Where to find it: For methylcellulose and other weird and wonderful culinary chemicals and ideas, visit www.dcduby.com. For an accurate scale, check out the "mini digital scale" at Source Electronics.

Blue Caesar Dressing

2 whole anchovy fillets packed in oil, drained and finely chopped
1 oz sharp Blue Cheese, such as Tiger Blue from Poplar Grove
5 whole cloves garlic, roasted in olive oil until soft
2 tsp garlic infused olive oil (from roasting)
1 tbs whole capers, coarsely chopped
1 tbs Port
1 cup good quality or home-made mayonnaise
2 dashes hot sauce (or to taste)
1 tsp freshly cracked black pepper (or to taste)
kosher or sea salt to taste

In a medium bowl, gently whisk together all ingredients, adjusting seasoning to taste. Serve over Romaine lettuce hearts and sprinkle with extra cracked black pepper and kosher or sea salt.
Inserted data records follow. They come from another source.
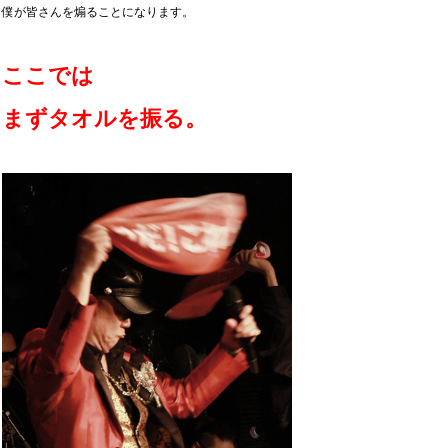
僕が皆さんを煽ることになります。
ここでは
まずタオルを振る。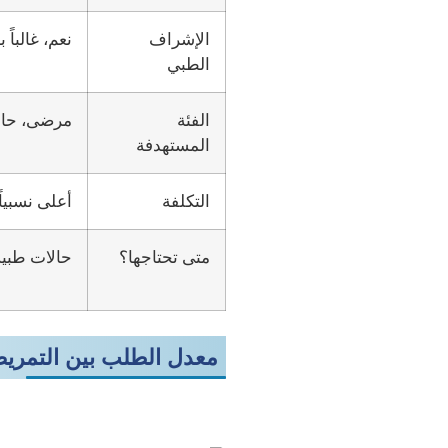
الإشراف
نعم، غالبا
الطبي
الفئة
مرضى، حالا
المستهدفة
التكلفة
أعلى نسبياً
متى تحتاجها؟
حالات طبية
معدل الطلب بين التمريض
Where to find it: For Poplar Grove’s Tiger Blue, which is made in the style of a stilton and is also excellent served over a good steak, visit Okanagan Grocery, next to Cod Father’s in Kelowna’s Mission area. Or visit Poplar Grove’s website at www.poplargrove.ca/cheese. For those a little shy about blue, try their Naramata Bench Blue. A milder, creamier offering with only a hint of that characteristic stink.

Thin Crust Pizza Dough

3 1/2 cups all purpose flour, plus more for rolling out dough
2 tsp active dry yeast
2 tsp kosher or sea salt
2 tsp granulated sugar
1 1/3 cups warm water
1 tbs olive oil

In the bowl of an electric mixer fitted with the paddle attachment, combine flour, yeast, salt and sugar. Turn mixer on low and gradually add the water and olive oil until the dough comes together. Continue kneading on low for 8 to 10 minutes, until dough is smooth and elastic.

Transfer dough to a large, oiled bowl. Cover with plastic wrap or a clean, lint-free, tea towel, and set aside in a warm place to rise until doubled in size, about 2 hours.

To roll out the dough, punch down and divide into four equal balls. Place, one at a time, on a floured work surface and press down with your fingers, stretching it with your hands, until dough has doubled in width. Using a floured rolling pin, roll out until dough is 8 to 10-inches in diameter. Transfer to a hot pizza stone that’s been sprinkled with cornmeal to prevent sticking. Top with your favourite ingredients. Bake at 400F until done. Repeat with remaining balls.


Topping Suggestions

Caesar Pizza (pictured)
Generously brush pizza dough with garlic-infused olive oil. Top with whole roasted garlic cloves, anchovies, capers and provolone cheese.

Pizza Margherita
Brush dough with garlic-infused olive oil. Top with thinly-sliced Roma tomatoes and sliced mozzarella. Bake, then drizzle with olive oil, sprinkle with sea salt and garnish with fresh basil.